→ **YOUR INSTRUCTIONS**
The response should be an exact transcription of the data below, free of images.
=-=-=
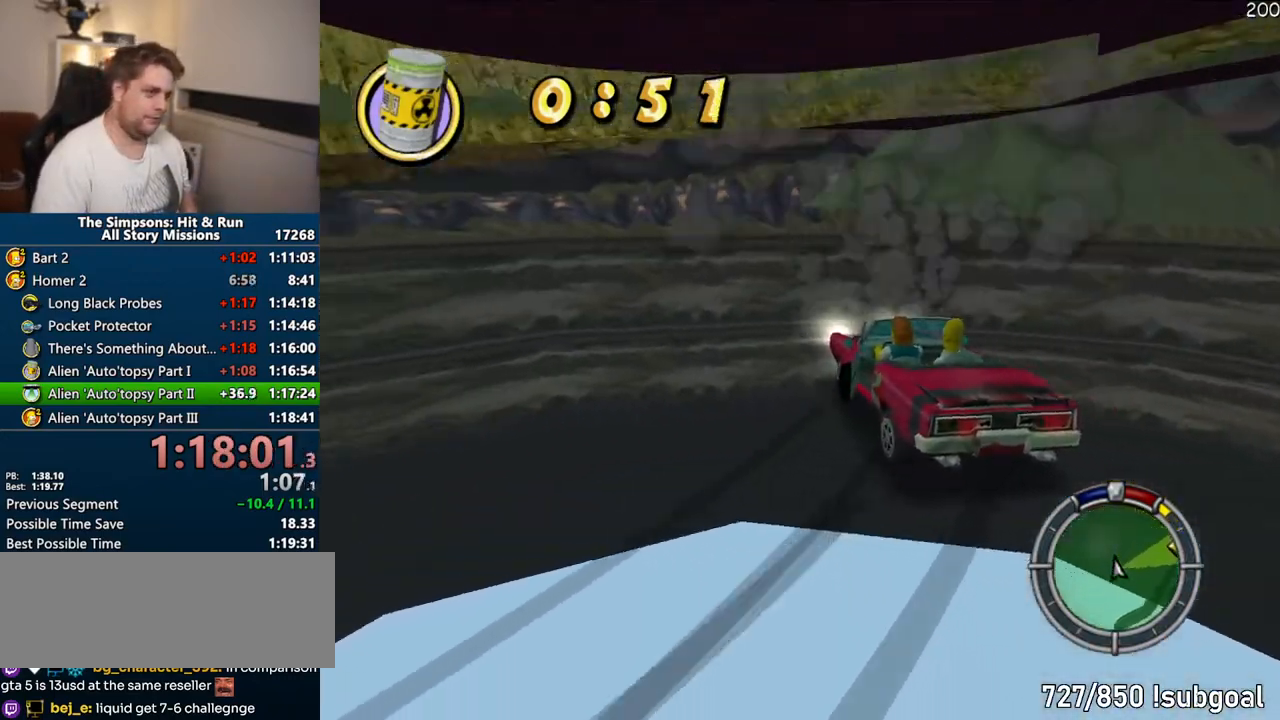
Gameplay with a controller (PlayStation layout); each line is a JSON object with the inputs held at the frame after it. "events" lists button and stick changes between this image and that frame as [ms after this image, input, new state], when the widget could be followed in between. Not read: L3 R3.
{"buttons": ["CROSS"], "left_stick": "right", "right_stick": "center", "events": [[33, "left_stick", "right"], [100, "CROSS", "down"], [200, "left_stick", "center"], [417, "left_stick", "right"]]}
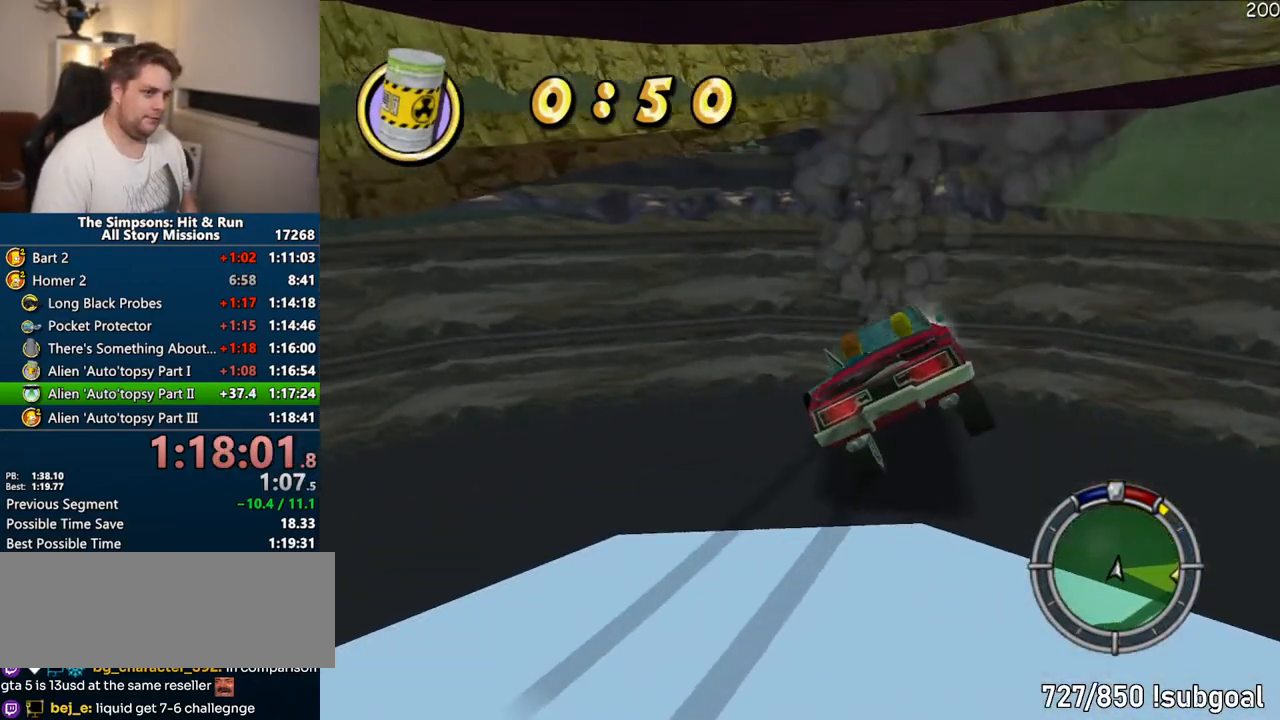
{"buttons": ["CROSS"], "left_stick": "left", "right_stick": "center", "events": [[167, "left_stick", "center"], [333, "left_stick", "left"]]}
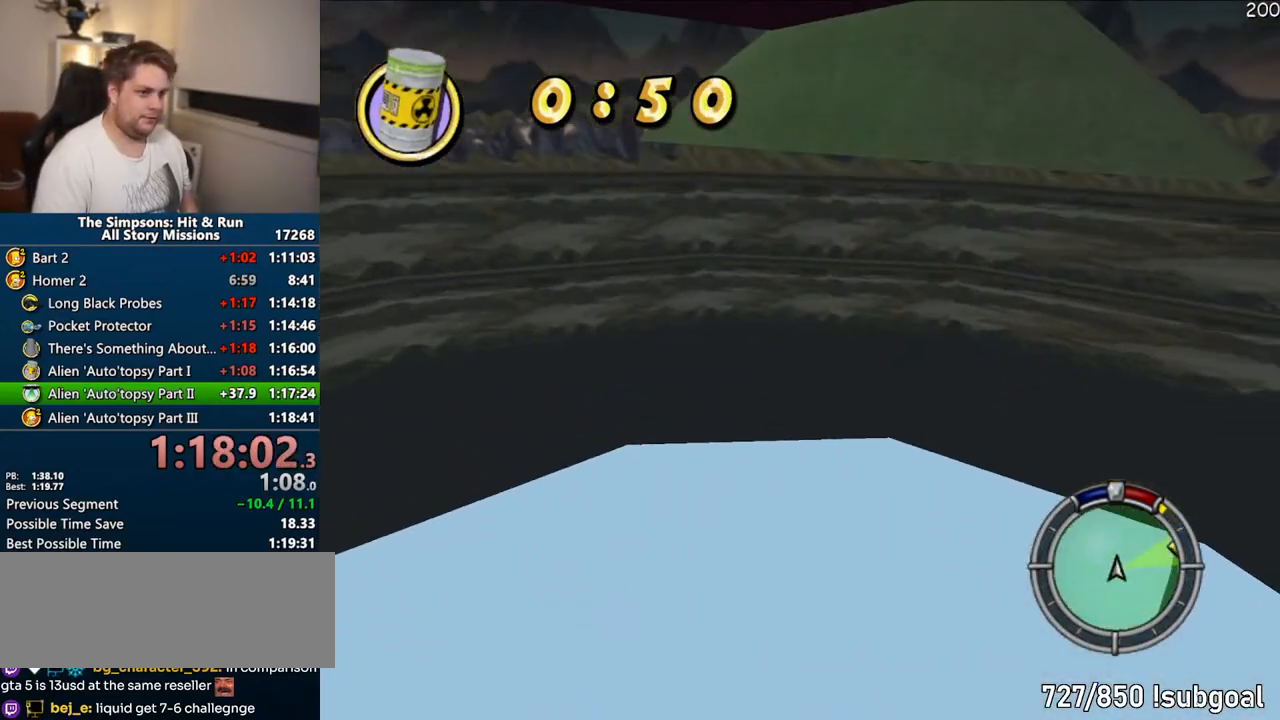
{"buttons": ["CROSS"], "left_stick": "right", "right_stick": "center", "events": [[33, "CROSS", "up"], [167, "left_stick", "center"], [317, "left_stick", "right"], [467, "CROSS", "down"]]}
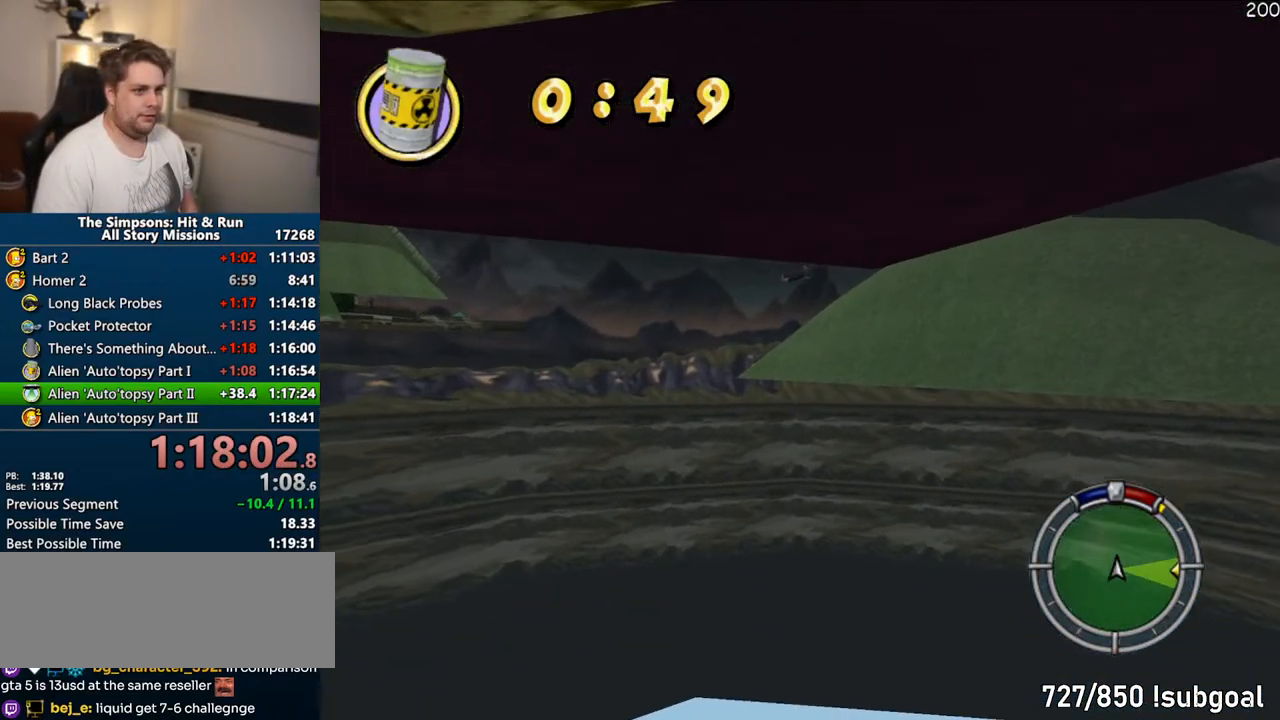
{"buttons": ["CROSS"], "left_stick": "right", "right_stick": "center", "events": [[67, "left_stick", "center"], [217, "left_stick", "right"]]}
=-=-=
→ **RESULT OF THIS TASK**
Gameplay with a controller (PlayStation layout); each line is a JSON object with the inputs held at the frame after it. "events" lists button and stick changes between this image and that frame as [ms after this image, input, new state], when the widget could be followed in between. Not read: L3 R3.
{"buttons": ["CROSS"], "left_stick": "right", "right_stick": "center", "events": [[33, "left_stick", "right"], [100, "CROSS", "down"], [200, "left_stick", "center"], [417, "left_stick", "right"]]}
{"buttons": ["CROSS"], "left_stick": "left", "right_stick": "center", "events": [[167, "left_stick", "center"], [333, "left_stick", "left"]]}
{"buttons": ["CROSS"], "left_stick": "right", "right_stick": "center", "events": [[33, "CROSS", "up"], [167, "left_stick", "center"], [317, "left_stick", "right"], [467, "CROSS", "down"]]}
{"buttons": ["CROSS"], "left_stick": "right", "right_stick": "center", "events": [[67, "left_stick", "center"], [217, "left_stick", "right"]]}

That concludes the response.